Set exercise A.
Return, word for word, the rows running from the line that contains "elevation (m): 2134" through the line that contains "name author: (Rion) Dillenb. & Kadereit", including both of those lines.

Passage shown.
-=-=-
There is a data set from Microsoft at Kaggle which includes cat and dog images. You can download the dataset from:

https://www.microsoft.com/en-us/download/confirmation.aspx?id=54765

After downloading the data set, unzip it.



I have put around 1500 cat images at MyDrive/pets/Cats

Also I have put around 1500 dog images at MyDrive/pets/Dogs

In [None]:
from google.colab import drive
drive.mount('/content/drive')

In [None]:
import numpy as np                # a library used for working with arrays and numerical operations.
import matplotlib.pyplot as plt   # a data visualization library
import os                         # a module that provides a way of interacting with the operating system
import cv2                        # a library for image and video processing.
from tqdm import tqdm             # a library that provides a progress bar for iterative operations in a loop or on an iterable object.
-=-=-
Set exercise B.
Based on the comments in the cat and dog image passage, why does the code import tqdm?
-=-=-
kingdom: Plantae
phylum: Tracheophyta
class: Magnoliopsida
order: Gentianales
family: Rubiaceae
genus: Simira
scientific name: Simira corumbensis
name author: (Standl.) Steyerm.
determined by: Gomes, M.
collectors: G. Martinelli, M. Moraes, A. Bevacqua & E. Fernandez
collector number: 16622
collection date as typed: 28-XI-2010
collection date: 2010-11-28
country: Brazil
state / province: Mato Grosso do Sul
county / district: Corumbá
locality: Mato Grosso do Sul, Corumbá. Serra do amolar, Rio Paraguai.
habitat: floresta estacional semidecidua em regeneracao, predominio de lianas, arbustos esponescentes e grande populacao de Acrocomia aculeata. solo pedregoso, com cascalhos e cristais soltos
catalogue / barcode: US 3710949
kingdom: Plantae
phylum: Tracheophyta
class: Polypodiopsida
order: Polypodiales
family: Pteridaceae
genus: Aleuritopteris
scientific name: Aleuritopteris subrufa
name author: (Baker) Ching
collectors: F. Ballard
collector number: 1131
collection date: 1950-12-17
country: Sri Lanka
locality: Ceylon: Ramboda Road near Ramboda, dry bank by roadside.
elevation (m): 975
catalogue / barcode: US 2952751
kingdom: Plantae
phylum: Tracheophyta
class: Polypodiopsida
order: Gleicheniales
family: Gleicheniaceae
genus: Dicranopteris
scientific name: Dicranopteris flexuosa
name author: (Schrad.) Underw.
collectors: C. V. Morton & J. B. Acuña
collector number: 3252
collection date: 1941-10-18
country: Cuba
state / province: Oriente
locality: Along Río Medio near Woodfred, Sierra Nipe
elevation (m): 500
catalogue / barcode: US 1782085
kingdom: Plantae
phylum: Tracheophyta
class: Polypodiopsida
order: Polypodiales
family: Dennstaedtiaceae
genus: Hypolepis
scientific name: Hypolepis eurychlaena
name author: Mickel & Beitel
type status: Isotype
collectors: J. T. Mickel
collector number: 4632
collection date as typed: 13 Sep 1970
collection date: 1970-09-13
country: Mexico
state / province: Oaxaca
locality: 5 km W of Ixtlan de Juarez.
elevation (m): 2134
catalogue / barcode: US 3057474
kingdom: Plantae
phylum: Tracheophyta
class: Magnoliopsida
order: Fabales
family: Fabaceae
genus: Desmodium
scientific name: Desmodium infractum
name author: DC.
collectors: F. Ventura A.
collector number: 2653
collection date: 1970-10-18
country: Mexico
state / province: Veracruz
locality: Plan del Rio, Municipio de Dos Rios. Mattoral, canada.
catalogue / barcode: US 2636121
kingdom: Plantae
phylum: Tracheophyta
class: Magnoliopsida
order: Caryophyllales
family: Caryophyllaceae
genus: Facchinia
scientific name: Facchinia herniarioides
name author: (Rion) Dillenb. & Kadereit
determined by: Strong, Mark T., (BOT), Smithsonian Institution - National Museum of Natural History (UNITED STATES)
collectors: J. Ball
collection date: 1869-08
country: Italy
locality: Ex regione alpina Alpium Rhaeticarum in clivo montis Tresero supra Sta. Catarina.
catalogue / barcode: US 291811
-=-=-
Exercise result A.
elevation (m): 2134
catalogue / barcode: US 3057474
kingdom: Plantae
phylum: Tracheophyta
class: Magnoliopsida
order: Fabales
family: Fabaceae
genus: Desmodium
scientific name: Desmodium infractum
name author: DC.
collectors: F. Ventura A.
collector number: 2653
collection date: 1970-10-18
country: Mexico
state / province: Veracruz
locality: Plan del Rio, Municipio de Dos Rios. Mattoral, canada.
catalogue / barcode: US 2636121
kingdom: Plantae
phylum: Tracheophyta
class: Magnoliopsida
order: Caryophyllales
family: Caryophyllaceae
genus: Facchinia
scientific name: Facchinia herniarioides
name author: (Rion) Dillenb. & Kadereit

Exercise result B.
The code imports tqdm because the library provides a progress bar for iterative operations in a loop or on an iterable object.